In the front row was Sadie Fields, chairman of the Georgia Christian Alliance. She was favorably impressed, but made no commitment. She’ll have a private conversation with Huckabee later this month.

With little cash, and with a quickly advancing primary schedule, dissatisfaction within the GOP’s evangelical base is Huckabee’s best shot at rising into the top tier of Republican candidates, now occupied by Rudy Giuliani, Mitt Romney, and — as of last week — Fred Thompson.
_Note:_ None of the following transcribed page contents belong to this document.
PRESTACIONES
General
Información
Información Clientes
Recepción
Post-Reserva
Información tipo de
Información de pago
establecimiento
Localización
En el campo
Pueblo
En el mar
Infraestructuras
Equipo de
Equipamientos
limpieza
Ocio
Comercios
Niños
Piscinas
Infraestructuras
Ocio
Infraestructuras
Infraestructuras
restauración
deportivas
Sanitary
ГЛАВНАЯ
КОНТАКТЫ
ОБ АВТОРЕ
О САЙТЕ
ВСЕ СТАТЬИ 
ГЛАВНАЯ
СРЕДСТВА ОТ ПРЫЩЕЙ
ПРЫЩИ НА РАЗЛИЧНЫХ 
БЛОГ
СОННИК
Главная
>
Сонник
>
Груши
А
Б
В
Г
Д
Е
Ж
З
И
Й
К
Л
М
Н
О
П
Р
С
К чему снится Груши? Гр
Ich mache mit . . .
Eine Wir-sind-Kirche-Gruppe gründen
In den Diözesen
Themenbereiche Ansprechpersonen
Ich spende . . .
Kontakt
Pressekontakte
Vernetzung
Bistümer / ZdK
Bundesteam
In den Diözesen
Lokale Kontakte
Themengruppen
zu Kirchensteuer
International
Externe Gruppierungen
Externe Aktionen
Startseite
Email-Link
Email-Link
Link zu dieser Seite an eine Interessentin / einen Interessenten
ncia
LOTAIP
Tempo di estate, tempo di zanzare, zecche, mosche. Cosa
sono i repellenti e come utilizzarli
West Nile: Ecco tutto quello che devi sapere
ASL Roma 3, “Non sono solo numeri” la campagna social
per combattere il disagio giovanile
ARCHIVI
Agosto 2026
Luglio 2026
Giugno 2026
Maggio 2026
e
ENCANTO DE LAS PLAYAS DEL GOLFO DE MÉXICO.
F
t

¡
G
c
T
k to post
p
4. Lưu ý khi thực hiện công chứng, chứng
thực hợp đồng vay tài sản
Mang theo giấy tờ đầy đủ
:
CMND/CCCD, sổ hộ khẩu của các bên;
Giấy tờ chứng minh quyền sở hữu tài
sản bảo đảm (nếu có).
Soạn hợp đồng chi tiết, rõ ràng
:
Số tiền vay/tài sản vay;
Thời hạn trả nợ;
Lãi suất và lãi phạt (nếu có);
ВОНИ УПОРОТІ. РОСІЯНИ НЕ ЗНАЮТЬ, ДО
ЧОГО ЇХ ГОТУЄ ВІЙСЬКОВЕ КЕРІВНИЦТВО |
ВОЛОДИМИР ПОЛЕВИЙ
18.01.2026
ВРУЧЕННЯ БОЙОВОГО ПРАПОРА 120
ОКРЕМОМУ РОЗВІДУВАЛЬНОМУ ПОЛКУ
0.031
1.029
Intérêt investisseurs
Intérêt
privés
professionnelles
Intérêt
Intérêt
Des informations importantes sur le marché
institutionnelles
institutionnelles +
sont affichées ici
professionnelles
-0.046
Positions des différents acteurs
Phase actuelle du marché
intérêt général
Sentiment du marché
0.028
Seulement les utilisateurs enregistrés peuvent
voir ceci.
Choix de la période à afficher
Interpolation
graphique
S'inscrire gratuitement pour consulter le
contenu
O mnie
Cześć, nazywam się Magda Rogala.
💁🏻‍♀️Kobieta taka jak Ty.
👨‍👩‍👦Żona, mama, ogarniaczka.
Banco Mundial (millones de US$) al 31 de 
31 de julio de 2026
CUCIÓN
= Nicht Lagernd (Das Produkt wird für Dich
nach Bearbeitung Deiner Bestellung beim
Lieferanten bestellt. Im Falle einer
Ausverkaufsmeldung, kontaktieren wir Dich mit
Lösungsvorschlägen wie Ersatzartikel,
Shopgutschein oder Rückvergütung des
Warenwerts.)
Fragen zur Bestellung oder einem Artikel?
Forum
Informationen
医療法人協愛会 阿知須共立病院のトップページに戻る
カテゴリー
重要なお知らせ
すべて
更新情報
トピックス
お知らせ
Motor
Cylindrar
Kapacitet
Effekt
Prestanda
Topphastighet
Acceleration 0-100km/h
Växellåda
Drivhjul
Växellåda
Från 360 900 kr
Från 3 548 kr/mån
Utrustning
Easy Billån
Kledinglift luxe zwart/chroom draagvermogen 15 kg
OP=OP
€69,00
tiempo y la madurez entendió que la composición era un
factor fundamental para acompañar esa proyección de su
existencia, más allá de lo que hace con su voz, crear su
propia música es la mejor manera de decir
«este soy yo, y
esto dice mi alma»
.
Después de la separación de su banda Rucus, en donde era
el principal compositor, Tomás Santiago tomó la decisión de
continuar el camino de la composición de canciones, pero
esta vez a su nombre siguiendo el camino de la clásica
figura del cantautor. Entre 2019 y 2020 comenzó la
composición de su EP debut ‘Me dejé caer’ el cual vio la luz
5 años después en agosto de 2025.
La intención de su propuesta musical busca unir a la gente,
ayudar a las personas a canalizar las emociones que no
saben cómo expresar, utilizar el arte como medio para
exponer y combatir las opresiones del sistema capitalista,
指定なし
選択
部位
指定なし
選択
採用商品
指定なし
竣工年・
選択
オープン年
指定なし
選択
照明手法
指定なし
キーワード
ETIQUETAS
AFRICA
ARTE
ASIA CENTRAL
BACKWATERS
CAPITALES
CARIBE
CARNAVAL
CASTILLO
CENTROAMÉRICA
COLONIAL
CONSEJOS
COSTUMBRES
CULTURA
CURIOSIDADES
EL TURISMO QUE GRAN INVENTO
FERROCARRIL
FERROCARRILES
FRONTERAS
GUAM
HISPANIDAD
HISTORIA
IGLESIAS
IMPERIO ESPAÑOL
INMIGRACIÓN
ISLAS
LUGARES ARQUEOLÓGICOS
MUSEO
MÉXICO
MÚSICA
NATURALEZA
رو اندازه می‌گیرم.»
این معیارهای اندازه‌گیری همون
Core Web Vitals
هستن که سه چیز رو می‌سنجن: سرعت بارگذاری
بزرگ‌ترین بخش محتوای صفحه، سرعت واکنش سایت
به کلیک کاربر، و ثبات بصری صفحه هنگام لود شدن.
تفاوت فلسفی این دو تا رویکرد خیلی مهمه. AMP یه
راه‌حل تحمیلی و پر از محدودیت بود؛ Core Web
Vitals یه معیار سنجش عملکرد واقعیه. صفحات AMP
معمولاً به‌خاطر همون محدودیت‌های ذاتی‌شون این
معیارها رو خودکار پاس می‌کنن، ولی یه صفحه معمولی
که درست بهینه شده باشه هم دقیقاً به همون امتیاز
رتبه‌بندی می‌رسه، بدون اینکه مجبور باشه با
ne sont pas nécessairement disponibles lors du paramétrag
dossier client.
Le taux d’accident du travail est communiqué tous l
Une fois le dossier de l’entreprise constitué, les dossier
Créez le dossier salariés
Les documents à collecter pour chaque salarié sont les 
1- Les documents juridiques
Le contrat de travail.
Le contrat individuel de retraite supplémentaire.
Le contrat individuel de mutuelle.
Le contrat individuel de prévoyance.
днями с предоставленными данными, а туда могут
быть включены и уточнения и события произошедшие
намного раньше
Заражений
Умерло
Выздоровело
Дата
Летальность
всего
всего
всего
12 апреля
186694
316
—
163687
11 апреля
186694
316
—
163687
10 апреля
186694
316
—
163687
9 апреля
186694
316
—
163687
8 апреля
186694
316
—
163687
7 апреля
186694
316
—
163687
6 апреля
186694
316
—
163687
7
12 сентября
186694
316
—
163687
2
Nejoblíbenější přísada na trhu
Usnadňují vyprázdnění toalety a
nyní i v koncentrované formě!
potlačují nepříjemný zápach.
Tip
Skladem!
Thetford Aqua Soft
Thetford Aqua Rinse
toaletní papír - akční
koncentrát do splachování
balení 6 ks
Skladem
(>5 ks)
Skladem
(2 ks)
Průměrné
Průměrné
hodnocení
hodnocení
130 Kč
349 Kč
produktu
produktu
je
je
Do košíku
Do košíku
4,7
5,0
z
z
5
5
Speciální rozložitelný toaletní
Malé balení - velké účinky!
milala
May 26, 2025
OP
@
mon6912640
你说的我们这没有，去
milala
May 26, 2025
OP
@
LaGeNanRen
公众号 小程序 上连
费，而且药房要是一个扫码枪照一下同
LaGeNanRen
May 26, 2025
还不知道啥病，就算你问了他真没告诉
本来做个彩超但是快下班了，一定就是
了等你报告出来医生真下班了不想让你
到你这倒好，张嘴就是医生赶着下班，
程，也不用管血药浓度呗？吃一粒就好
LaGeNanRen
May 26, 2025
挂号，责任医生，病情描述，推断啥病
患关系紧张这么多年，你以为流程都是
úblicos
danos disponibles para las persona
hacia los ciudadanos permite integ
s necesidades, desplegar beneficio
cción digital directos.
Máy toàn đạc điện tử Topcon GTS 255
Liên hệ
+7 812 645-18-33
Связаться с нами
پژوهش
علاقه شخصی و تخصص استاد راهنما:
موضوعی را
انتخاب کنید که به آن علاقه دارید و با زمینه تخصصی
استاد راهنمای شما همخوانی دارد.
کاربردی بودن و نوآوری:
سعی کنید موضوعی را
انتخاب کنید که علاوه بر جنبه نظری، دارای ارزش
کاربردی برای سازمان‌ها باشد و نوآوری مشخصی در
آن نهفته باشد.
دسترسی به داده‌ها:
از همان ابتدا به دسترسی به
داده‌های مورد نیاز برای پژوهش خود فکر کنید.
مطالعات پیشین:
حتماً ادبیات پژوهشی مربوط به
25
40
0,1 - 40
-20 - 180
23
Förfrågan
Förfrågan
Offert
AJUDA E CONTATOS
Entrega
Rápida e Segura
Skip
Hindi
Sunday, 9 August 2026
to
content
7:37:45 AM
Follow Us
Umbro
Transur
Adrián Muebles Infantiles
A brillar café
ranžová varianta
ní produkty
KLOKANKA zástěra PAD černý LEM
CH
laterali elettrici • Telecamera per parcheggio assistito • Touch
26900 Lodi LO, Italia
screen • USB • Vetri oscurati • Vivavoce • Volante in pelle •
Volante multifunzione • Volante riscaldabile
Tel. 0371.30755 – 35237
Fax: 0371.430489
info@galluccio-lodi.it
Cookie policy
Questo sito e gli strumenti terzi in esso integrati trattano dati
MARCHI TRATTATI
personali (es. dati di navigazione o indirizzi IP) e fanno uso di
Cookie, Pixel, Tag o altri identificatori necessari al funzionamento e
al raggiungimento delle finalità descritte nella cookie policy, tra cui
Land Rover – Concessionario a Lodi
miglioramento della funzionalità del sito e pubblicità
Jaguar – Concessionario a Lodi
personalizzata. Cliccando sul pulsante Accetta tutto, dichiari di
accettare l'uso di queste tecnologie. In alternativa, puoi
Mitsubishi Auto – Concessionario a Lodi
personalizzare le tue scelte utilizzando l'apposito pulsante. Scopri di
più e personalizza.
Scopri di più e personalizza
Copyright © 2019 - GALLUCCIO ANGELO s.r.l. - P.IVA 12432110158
Thrice-married Giuliani supports abortion rights and civil unions for gays. Romney is Mormon — a high theological hurdle, particularly in the South. Many conservative Christians consider him a late-comer to the cause.

Thompson is still an unknown factor, but already is defending himself from charges that he worked for abortion rights interests as a lobbyist in 1990s. “It’s going to be hard for Fred Thompson to find his niche,” Fields said.

Unlike Huckabee, all three leading GOP candidates have substantial networks laying the groundwork in Georgia. But they only have slivers of public commitment from evangelical voters.

“There is this strong anti-establishment sentiment — almost a skepticism,” said Tim Echols, a Christian political activist who helped U.S. Rep. Paul Broun (R-Ga.) to his seat this summer.

“Huckabee has jumped on that horse and is trying to ride it for all it’s worth,” said Echols, who counts himself a Huckabee supporter.

But Echols doubts Huckabee’s ultimate ability to compete with the high-dollar crowd. And at some point, he said, the GOP base may have to forsake purity for pragmatism.

That’s when the real tussle for evangelical voters would begin. And when it comes to the result, Echols is of a different mind than most.

Rather than reluctantly choosing Giuliani or Thompson, he predicts we’ll see the GOP’s Christian base lining up behind Romney. “The Mormons — say what you will about them — are political allies of the Religious Right,” he said.

He cited two bits of information to back up his theory, both drawn from the internal politics of conservative Christian activists.

James Dobson, founder of the Colorado-based Focus on the Family, is considered by many to be the most influential evangelical in the country. Mormons form a significant portion of his radio audience, Echols said.

Another clout-packing leader, Tony Perkins, is president of the Washington, D.C.-based Family Research Council. Perkins developed a working relationship with Romney during the fights over gay marriage in Massachusetts. Echols said he was there to see it happen.

“Romney really carried the water for us,” he said.